═════ DATA FOR THIS EXERCISE

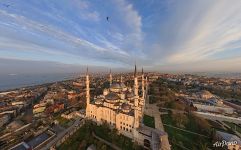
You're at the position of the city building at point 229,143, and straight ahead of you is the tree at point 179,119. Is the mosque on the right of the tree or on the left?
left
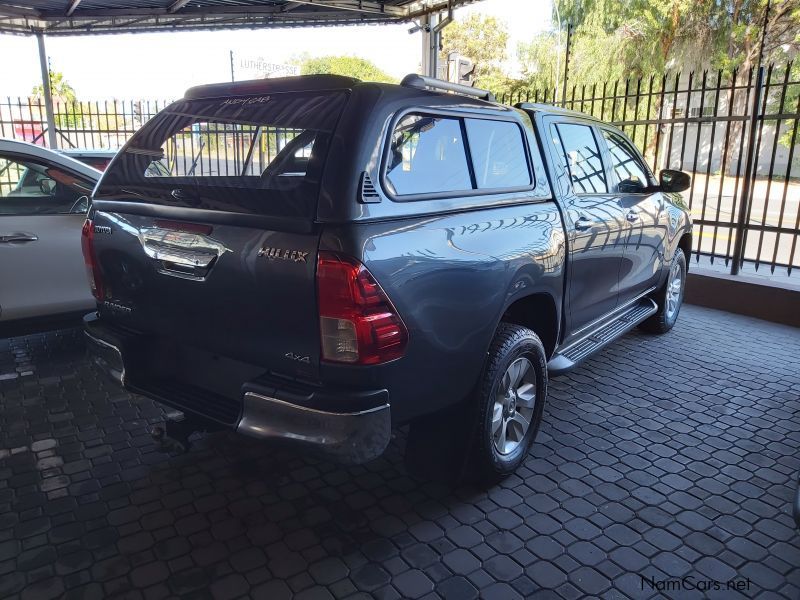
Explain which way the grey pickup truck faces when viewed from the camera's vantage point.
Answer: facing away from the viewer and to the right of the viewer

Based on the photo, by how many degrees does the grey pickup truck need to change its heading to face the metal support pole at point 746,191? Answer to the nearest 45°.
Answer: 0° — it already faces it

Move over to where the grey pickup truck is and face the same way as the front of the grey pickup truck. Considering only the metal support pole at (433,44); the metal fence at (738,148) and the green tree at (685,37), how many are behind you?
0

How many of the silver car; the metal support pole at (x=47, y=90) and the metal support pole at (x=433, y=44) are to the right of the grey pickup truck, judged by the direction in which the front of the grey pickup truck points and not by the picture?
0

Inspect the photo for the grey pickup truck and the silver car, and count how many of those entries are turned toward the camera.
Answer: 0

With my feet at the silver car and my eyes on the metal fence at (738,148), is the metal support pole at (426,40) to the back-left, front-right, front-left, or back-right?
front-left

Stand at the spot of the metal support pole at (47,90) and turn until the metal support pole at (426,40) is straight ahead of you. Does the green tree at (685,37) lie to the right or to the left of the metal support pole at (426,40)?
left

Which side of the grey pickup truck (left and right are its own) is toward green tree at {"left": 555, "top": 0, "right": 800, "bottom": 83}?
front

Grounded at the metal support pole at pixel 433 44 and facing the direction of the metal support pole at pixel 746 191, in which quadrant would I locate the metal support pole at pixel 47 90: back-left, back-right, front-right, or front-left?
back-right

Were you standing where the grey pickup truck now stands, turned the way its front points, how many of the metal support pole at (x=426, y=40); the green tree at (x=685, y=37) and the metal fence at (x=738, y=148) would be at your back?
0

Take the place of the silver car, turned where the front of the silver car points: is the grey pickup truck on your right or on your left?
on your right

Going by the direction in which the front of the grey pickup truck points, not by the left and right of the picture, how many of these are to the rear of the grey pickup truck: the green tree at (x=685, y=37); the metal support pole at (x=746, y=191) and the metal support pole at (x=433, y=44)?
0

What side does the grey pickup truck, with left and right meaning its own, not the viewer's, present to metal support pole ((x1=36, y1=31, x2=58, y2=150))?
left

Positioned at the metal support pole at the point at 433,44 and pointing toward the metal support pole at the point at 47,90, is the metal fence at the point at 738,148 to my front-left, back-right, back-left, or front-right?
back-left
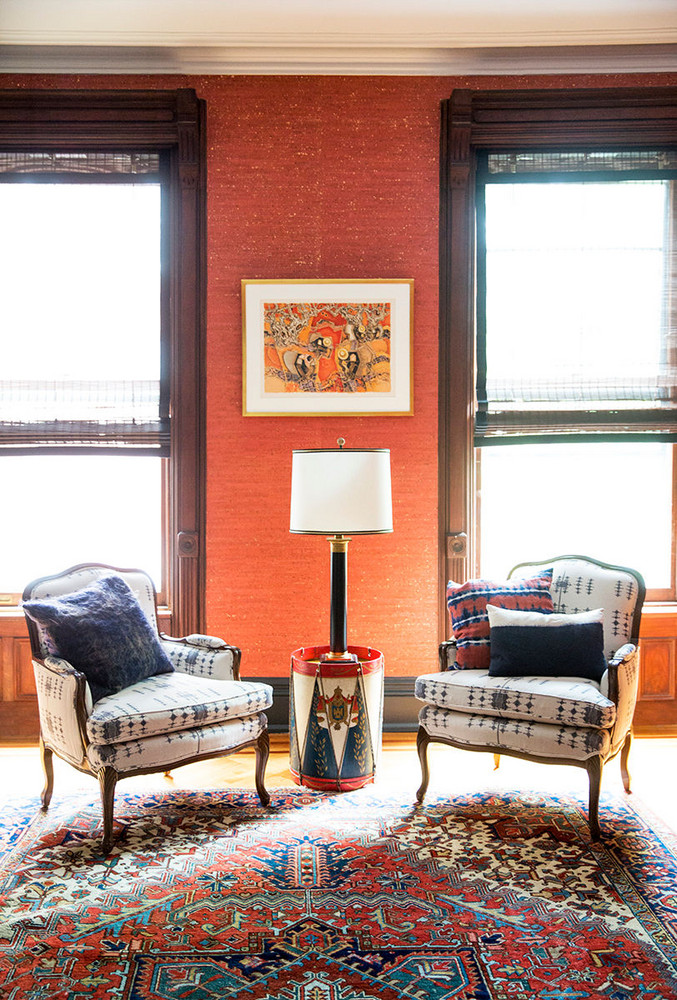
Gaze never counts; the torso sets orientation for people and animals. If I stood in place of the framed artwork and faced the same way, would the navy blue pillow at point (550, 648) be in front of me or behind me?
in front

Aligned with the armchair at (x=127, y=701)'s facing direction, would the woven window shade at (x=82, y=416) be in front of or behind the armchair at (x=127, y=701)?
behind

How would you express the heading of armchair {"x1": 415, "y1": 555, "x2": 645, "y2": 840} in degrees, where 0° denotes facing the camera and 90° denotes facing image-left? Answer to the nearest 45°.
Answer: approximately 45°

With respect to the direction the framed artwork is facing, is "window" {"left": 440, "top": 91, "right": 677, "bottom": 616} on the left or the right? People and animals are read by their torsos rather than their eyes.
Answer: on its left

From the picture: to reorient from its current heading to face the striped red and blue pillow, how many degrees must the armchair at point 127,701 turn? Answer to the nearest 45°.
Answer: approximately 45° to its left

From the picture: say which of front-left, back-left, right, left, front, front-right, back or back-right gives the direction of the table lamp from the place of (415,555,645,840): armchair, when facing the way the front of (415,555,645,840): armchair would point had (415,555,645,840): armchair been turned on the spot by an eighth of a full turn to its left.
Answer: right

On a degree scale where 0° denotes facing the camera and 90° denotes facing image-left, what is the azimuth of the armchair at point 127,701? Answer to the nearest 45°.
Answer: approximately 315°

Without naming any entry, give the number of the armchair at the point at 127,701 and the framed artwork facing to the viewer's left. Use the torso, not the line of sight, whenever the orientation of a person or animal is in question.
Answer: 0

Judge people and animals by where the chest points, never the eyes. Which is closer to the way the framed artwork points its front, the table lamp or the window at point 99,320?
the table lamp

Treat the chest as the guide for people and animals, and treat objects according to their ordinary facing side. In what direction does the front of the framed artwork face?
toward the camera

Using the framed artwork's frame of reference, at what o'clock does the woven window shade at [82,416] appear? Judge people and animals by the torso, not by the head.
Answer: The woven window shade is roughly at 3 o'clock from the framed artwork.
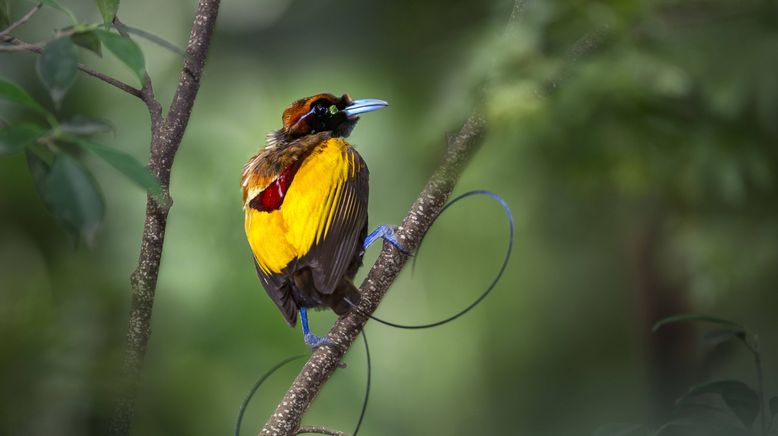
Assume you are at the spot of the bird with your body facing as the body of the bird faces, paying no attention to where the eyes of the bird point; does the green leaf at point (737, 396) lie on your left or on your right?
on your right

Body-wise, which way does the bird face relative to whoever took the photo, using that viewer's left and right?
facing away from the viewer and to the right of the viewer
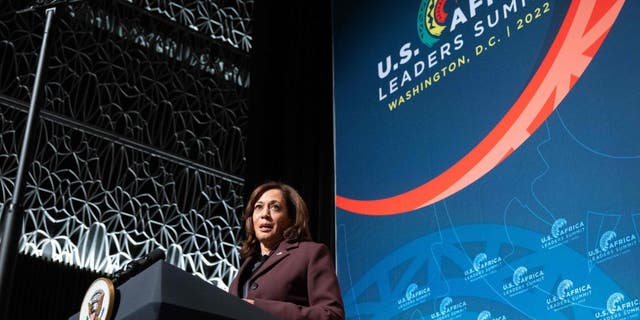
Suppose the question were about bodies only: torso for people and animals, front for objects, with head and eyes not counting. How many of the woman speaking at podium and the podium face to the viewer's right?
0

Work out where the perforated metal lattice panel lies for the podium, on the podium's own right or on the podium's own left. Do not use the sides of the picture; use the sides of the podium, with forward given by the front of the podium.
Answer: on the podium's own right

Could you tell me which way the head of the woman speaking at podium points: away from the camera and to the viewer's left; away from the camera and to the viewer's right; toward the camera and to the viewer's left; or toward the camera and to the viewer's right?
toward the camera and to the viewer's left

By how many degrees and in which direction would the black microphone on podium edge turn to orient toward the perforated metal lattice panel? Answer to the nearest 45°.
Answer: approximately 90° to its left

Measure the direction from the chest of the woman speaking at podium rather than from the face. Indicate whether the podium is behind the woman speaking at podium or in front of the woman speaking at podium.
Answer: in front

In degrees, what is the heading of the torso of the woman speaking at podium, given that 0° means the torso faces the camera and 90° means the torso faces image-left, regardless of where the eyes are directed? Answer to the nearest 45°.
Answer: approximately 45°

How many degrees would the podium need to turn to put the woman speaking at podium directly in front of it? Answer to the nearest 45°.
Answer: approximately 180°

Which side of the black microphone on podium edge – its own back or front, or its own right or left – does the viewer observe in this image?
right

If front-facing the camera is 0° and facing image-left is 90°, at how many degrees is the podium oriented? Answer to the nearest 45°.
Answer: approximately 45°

══════════

AIM OF THE TASK >> Copy all of the data above word for word, leaving out the pictures.

RESULT OF THIS EXERCISE >>
You're at the position of the city building at point 229,143, and straight ahead of you is the tree at point 179,119. Is the mosque on the right of the tree or on the left?
left
Explain which way the grey pickup truck faces when viewed from the camera's vantage point.
Answer: facing away from the viewer and to the right of the viewer

Based on the photo, by how many degrees does the grey pickup truck need to change its heading to face the metal support pole at point 746,191? Answer to the nearest 45°.
Answer: 0° — it already faces it

Move over to where the grey pickup truck is and face the same way as the front of the grey pickup truck. Considering only the metal support pole at (433,44); the metal fence at (738,148) and the green tree at (685,37), how many are behind you?
0

How many of the silver car; the metal support pole at (x=47, y=90) and the metal support pole at (x=433, y=44) are to the right of the grey pickup truck, judged by the direction in which the front of the grey pickup truck points and not by the picture?
0

Inspect the photo for the grey pickup truck and the silver car, and count how many of those entries are turned toward the camera.
Answer: 0

With my feet at the silver car and my eyes on the metal fence at (738,148), is the metal support pole at (426,40) to the back-left, front-right, front-left, or back-right?
front-left

Stand at the spot of the metal support pole at (47,90) and turn until the metal support pole at (426,40) is straight ahead of you. Does the green tree at (685,37) lie to the right or to the left of the metal support pole at (426,40)?
left

Which side of the grey pickup truck (left and right are its own) is toward green tree at {"left": 555, "top": 0, "right": 800, "bottom": 83}?
front

Grounded at the metal support pole at pixel 433 44 and facing the direction of the metal support pole at pixel 746 191, in which quadrant would I locate the metal support pole at pixel 47 90: back-left, back-right, front-right, or front-left?
back-right

Were you standing where the grey pickup truck now stands, turned the way its front points, how many of the metal support pole at (x=426, y=40); the green tree at (x=685, y=37) and the metal fence at (x=738, y=148) would be at your back?
0

Take the place of the silver car, turned where the front of the silver car points: is the grey pickup truck on your right or on your left?
on your right

Going by the direction in which the front of the grey pickup truck points, not by the left and right of the picture, how many of these are to the rear of the grey pickup truck: the green tree at (x=685, y=37); the metal support pole at (x=746, y=191) and the metal support pole at (x=433, y=44)?
0

What side does the grey pickup truck, with left and right meaning its own, not the viewer's, present to metal support pole ((x1=36, y1=31, x2=58, y2=150))?
left

Positioned at the metal support pole at the point at 433,44 and pointing toward the metal support pole at the point at 47,90, is the metal fence at the point at 738,148 to my front-left, back-right, back-left, or front-right?
back-left
Gaze never counts; the torso sets orientation for people and animals. If I stood in place of the framed artwork and faced the same way, would the navy blue pillow at point (550, 648) be in front of me or behind me?
in front

Aligned with the armchair at (x=127, y=701)'s facing direction, would the woven window shade at (x=82, y=416) be in front of or behind the armchair at (x=127, y=701)?
behind

How would you express the heading of armchair {"x1": 415, "y1": 555, "x2": 645, "y2": 840} in degrees, where 0° denotes facing the camera and 90° denotes facing image-left? Answer to the nearest 45°.
Answer: approximately 45°

With respect to the direction the framed artwork is facing, is "window" {"left": 440, "top": 91, "right": 677, "bottom": 616} on the left or the right? People and animals are read by their torsos rather than their eyes.
Answer: on its left

From the picture: to reorient from its current heading to face the striped red and blue pillow, how many degrees must the armchair at point 127,701 turn? Answer to the nearest 45°.
Answer: approximately 45° to its left

From the picture: say which of front-left, back-left, right, left, front, front-right, back or back-right gives the direction of the table lamp from the place of (415,555,645,840): armchair, when facing the way the front of (415,555,645,840): armchair would point had (415,555,645,840): armchair been turned on the spot by an eighth of a full turn to its left.
Answer: right

On a degree scale where 0° denotes facing the camera and 90° denotes facing image-left, what is the azimuth of the armchair at point 127,701? Answer to the nearest 45°.
Answer: approximately 315°

Without naming any entry, give the number of the armchair at the point at 127,701 and the framed artwork facing to the viewer's left. Use the torso, not the line of sight, whenever the orientation of a person or animal is in question.
Answer: 0

Judge people and animals by where the chest points, never the eyes. Which is closer to the way the framed artwork points its front, the table lamp or the window at point 99,320?
the table lamp

Treat the chest as the guide for people and animals, and treat objects according to their ordinary facing side. In what direction does the front of the framed artwork face?
toward the camera

Using the framed artwork's frame of reference, at what o'clock does the woven window shade at [82,416] appear? Judge people and animals by the torso, not by the head.
Answer: The woven window shade is roughly at 3 o'clock from the framed artwork.
Assume you are at the spot of the bird with your body facing as the body of the bird faces, paying no attention to where the eyes of the bird point; does the green leaf at point (737, 396) lie on your left or on your right?
on your right

Body-wise, which way does the bird face relative to whoever took the photo, using that viewer's left and right?
facing away from the viewer and to the right of the viewer
Suppose the question were about bodies only: torso for people and animals, front for objects, with head and eyes not counting. How many of the woman speaking at podium and the podium face to the viewer's right?
0

Work out where the perforated metal lattice panel lies for the podium, on the podium's own right or on the podium's own left. Do not use the sides of the picture; use the sides of the podium, with forward given by the front of the podium.
Answer: on the podium's own right

Could you tell me which way the head of the woman speaking at podium points: away from the camera and to the viewer's left; away from the camera and to the viewer's right; toward the camera and to the viewer's left; or toward the camera and to the viewer's right?
toward the camera and to the viewer's left

By how many degrees and in which direction would the black microphone on podium edge turn to orient toward the perforated metal lattice panel? Answer to the nearest 45°.
Answer: approximately 90° to its left

Measure the direction from the chest of the woman speaking at podium rather than from the face. Indicate whether the podium is behind the woman speaking at podium or in front of the woman speaking at podium.
Answer: in front

In degrees, what is the heading of the torso of the woman speaking at podium, given that 0° means the torso faces the camera and 90° means the torso faces image-left, regardless of where the eyes are directed? Answer to the nearest 45°.
Answer: approximately 45°

How many degrees would the podium need to turn to put the woman speaking at podium directly in front of it? Answer to the nearest 45°.
Answer: approximately 180°

Which side of the black microphone on podium edge – its own back or front, or its own right or left – does the viewer observe in this image?
right

If front-facing the camera is 0° and facing image-left is 90°, at how many degrees is the podium oriented? Answer to the nearest 45°.
Answer: approximately 45°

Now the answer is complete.